Khavar already has a rope tied around the rampart, and she throws it wide. Without waiting to check if it’s secure, Caspida wraps the end of the cloak around her hands, grabs the rope, and slides down, planting her feet against the wall to slow her descent. The other girls follow.

Ensi and Raz are waiting below, furiously fending off a handful of guards. The air glitters with crimsonleaf powder, which Ensi slings in wide arcs. The quarters too close for Raz to use her bow, she makes do with a small curved scimitar.

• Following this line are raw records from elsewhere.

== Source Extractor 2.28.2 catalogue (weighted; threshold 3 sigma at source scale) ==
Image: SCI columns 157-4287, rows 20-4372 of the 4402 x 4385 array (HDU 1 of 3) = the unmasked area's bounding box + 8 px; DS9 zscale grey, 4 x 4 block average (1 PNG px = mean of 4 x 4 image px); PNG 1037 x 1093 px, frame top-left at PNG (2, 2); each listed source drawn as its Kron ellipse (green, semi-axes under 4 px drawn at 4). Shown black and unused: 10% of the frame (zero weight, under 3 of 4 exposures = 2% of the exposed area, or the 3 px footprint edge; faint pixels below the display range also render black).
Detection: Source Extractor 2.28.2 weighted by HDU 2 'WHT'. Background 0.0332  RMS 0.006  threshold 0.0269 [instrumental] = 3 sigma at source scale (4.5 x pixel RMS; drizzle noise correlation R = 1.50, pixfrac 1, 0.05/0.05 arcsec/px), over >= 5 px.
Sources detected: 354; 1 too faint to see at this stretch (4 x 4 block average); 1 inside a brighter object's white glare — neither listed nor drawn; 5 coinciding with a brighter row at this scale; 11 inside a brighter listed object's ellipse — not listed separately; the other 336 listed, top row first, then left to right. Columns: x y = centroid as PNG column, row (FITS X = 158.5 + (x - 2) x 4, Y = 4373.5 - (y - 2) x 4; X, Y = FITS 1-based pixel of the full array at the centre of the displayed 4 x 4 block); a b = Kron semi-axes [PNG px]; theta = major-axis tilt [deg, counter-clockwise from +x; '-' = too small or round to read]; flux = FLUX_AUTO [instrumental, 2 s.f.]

“Hurry!” Ensi cries. “I’m running out!”

Caspida, Khavar, and Nessa drop to the ground in quick succession, just as the one remaining guard reaches Ensi and raises his sword, poised to take off her head with one strike.

Moving in a blur, Caspida whips out a knife and throws it. The blade sinks into the man’s shoulder with such force that he drops the sword and stumbles backward, screaming.

“Let’s go!” Caspida yells.

The girls cut right and race along the outer wall. When guards take position above and begin firing arrows, they dive behind an abandoned cart of cabbages.

“What now?” cries Ensi.

“We have to go south, through the city,” says Caspida.

“This is a disaster,” moans Khavar. “Poor Gao is so stressed.” She strokes the head of her snake, which emerges from her collar.

“Your snake is stressed?” hisses Nessa.

“Everyone quiet!” Caspida orders. “Get this cart moving. Stay low, and it’ll block their shots.”

The girls, still crouched, grab the side of the cart and begin rolling it forward. Arrows pound into the other side and sink into the cabbages with a wet sound very much like flesh. Bits of leafy greens rain down on their heads.

“Ugh,” says Ensi. “I hate cabbage.”

Caspida hazards a look over the cart, ducking swiftly when an arrow drives into the wall above her head. “Not much farther.”

I have a sickening sense of where we are going, and trapped as I am, there is no way to plead my case, to make her see the truth. Panic begins pulsing through me. I swirl around and around, curling and twisting with dread. Stop, please, let’s talk, let’s think this through, I can help you . . .

The girls reach the wall separating the palace district from the common one and hurtle over it like a troupe of acrobats, dropping to the other side, oblivious to my cries.

Caspida glances up and down the wall. “They’ll not stop here.”

The city is waking as the girls hurry through the streets. Though the sun is still hidden, the sky is turning faintly lighter, and the smells of baking bread and brewing tea waft through the air. The girls are forced to slow their pace, to blend in to the early crowd of yawning commoners on their way to set up stalls in the market. Caspida leads the way, moving with familiarity along the alleys and side streets that bend crookedly between the looming buildings. The others keep a sharp eye out, all of them walking in a tight knot, still hidden in the predawn gloom by their dark clothing. Caspida ties the lamp to her belt so she can draw her cloak around herself, her hood low over her face.